_AVAILABLE DATA_:
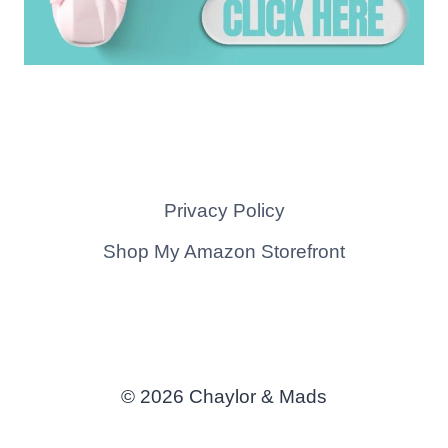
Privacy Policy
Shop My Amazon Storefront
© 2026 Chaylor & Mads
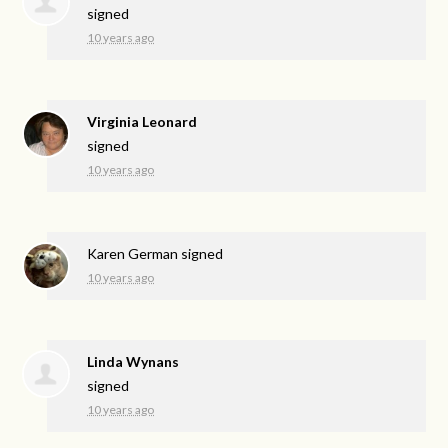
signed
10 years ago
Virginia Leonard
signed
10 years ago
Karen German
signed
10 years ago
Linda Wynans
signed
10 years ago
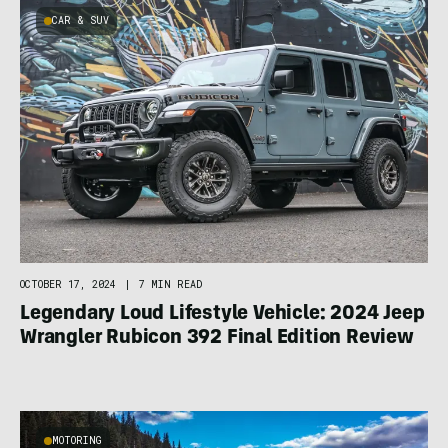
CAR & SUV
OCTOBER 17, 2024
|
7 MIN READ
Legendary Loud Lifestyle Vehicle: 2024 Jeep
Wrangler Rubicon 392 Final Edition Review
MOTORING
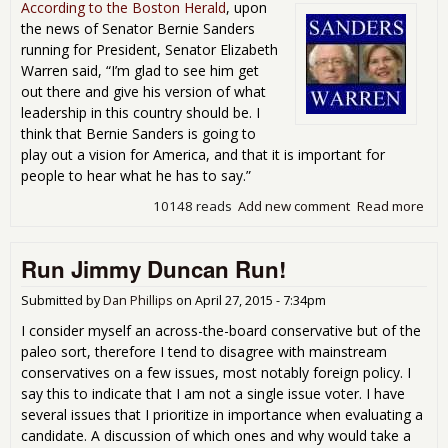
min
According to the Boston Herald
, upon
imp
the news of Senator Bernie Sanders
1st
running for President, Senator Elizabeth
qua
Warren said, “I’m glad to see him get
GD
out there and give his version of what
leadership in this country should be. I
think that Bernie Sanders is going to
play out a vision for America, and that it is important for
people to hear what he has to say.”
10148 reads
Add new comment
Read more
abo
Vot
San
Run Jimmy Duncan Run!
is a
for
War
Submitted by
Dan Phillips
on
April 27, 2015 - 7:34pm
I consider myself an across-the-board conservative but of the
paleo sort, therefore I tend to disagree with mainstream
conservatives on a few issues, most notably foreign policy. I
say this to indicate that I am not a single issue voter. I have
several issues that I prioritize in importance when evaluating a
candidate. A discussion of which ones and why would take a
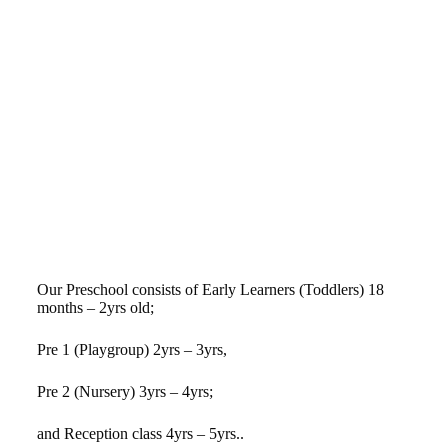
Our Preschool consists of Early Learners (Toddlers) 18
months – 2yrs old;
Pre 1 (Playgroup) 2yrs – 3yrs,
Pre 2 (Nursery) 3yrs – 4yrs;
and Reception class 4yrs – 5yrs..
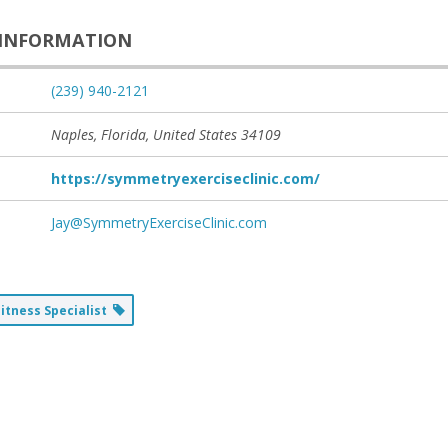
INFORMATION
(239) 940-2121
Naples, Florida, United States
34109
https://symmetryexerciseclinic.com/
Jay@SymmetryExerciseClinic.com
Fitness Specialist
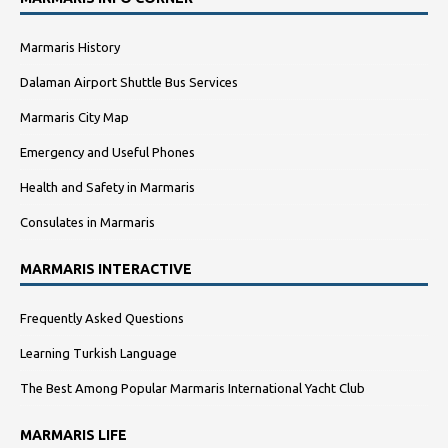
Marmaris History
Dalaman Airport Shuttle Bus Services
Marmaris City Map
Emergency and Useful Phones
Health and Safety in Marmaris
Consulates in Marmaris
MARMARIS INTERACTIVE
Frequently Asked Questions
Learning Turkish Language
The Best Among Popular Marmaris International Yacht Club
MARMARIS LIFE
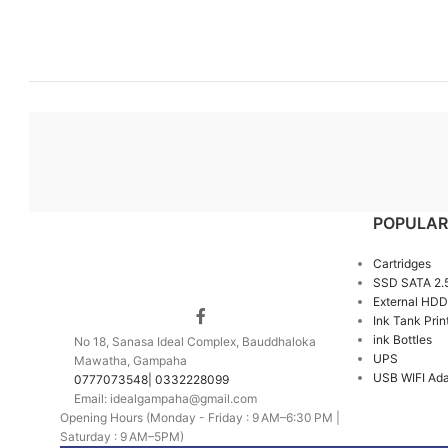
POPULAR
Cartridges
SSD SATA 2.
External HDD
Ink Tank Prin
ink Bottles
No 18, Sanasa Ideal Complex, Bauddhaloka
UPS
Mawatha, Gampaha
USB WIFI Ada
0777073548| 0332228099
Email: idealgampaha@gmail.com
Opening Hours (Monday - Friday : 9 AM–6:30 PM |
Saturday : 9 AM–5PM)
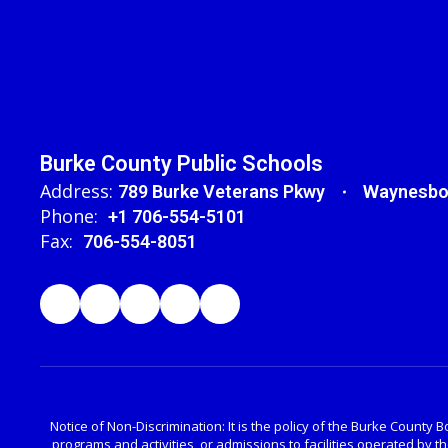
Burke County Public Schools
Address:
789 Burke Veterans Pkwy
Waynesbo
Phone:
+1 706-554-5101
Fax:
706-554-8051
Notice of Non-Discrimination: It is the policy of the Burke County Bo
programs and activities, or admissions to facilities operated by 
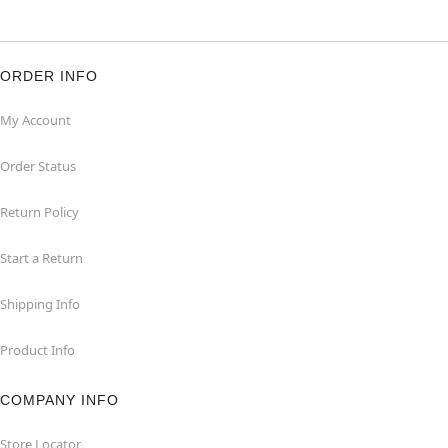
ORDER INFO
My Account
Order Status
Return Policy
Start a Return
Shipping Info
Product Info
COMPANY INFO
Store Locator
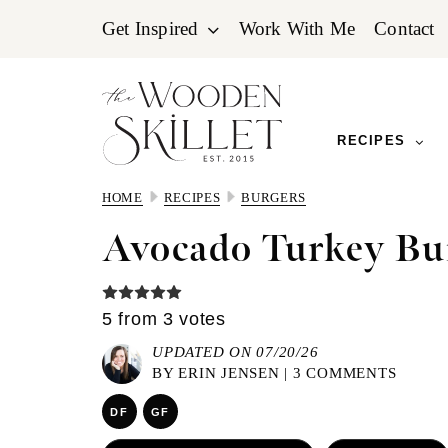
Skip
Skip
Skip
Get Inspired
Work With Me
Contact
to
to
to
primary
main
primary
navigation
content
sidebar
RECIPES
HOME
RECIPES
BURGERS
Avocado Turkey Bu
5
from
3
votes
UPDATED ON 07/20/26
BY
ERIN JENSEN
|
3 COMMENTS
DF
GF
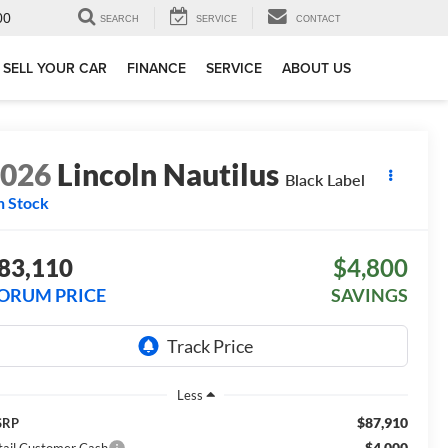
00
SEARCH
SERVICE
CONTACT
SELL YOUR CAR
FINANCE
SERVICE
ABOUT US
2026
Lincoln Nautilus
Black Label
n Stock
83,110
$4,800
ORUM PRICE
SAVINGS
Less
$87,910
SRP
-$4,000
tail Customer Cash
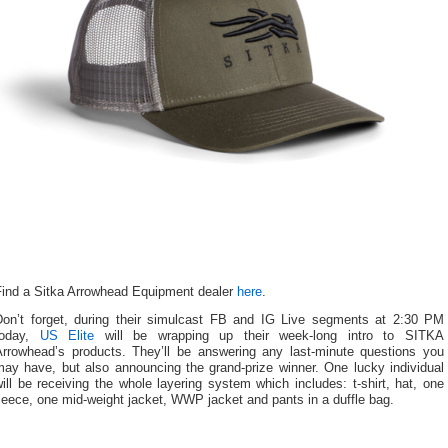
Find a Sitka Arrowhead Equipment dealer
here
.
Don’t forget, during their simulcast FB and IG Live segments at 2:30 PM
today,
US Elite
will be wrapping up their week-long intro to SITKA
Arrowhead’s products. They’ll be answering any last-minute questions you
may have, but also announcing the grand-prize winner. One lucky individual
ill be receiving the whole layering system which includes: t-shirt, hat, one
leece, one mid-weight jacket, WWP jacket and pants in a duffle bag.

_WORK ITEM_: Go through the records and show every line with the string "Bernie" in it.

_RESULT BELOW_:
the news of Senator Bernie Sanders
think that Bernie Sanders is going to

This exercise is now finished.